You know how this works. Recipes always lie about the time it takes to cook up something; dishes are forever “quick and easy.” This recipe takes as long as you like; it depends on how many people are in the kitchen, the quality of the conversation, and the amount of wine available. In a well-regulated kitchen, there should be plenty of each commodity. So, let’s say 90 minutes, including cooking time—give or take.


  • 8 cups of chopped broccoli florets
  • 6 tablespoons of butter (margarine if you have to)
  • 6 tablespoons of diced Spanish or Vidalia onion
  • 4 tablespoons of flour
  • 2-1/2 cups of 1% milk
  • 4 cups of grated Swiss or Gouda cheese (Mongolian yak cheese if that’s your preference, but I wouldn’t advise it)
  • A smidgen of Parmesan (see below)
  • 4 eggs, beaten (but gently, so it doesn’t hurt too much)
Don't forget the broccoli!

Don't forget the broccoli!


  1. Steam the broccoli. I like to bring the water to a boil and then switch off the juice.
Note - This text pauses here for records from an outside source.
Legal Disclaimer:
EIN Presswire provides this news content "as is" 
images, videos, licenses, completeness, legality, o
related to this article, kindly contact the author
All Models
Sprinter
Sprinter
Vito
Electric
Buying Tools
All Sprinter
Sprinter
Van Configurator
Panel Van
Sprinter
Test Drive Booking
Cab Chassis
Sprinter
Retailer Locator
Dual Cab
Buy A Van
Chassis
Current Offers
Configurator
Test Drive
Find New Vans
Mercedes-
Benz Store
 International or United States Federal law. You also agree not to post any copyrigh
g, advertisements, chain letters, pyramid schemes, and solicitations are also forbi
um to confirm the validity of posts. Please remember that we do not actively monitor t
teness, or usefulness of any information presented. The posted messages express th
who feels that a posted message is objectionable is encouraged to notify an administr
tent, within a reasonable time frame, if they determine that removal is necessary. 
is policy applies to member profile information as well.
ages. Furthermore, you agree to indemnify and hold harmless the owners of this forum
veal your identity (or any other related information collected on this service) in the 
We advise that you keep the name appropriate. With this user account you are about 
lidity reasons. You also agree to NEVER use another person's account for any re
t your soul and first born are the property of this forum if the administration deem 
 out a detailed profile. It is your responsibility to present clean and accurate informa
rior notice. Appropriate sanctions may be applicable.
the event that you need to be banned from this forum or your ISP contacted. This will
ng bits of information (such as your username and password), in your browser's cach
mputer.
After a couple of minutes bathing in the scalding steam, put the beautifully bright green veg into a colander and set aside.
  2. Cook the onion until soft in the butter; add the flour and stir.
  3. Slowly add the milk and stir until the sauce thickens and remove from heat.
  4. (You could do a shortcut and use a can or two of condensed mushroom soup. But I don’t hold with that kind of thing. So there. Slow food, yea!)
  5. Stir in the broccoli, cheese, and eggs.
  6. I like to goose up the flavour with a smidgen of freshly grated parmesan. A smidgen is a carefully calibrated measure equivalent to about a handful, or, if you are Donald Trump, two heaping handfuls.
  7. Pour into a greased (that standard recipe instruction sounds horrible; it brings up images of Jiffy Lube) baking dish of generous proportions. I also like to sprinkle some extra cheese on top. Breadcrumbs, too, if you like.
  8. Bake uncovered at 375 F for about an hour.

This makes enough to last most of a week as a side dish. That’s if there are three of you in the house and one of them is George H.W. Bush. It’s also a great snack or lunch item.

Bonus Factoids

  • My wife and I have often said that if someone told us we could eat only one dish for the rest of our lives, this might be it. Although I think a good case could be made for Ruffles All-Dressed Potato Chips.
  • According to the BBC program Quite Interesting, "Americans eat nine times more broccoli than they did in 1970."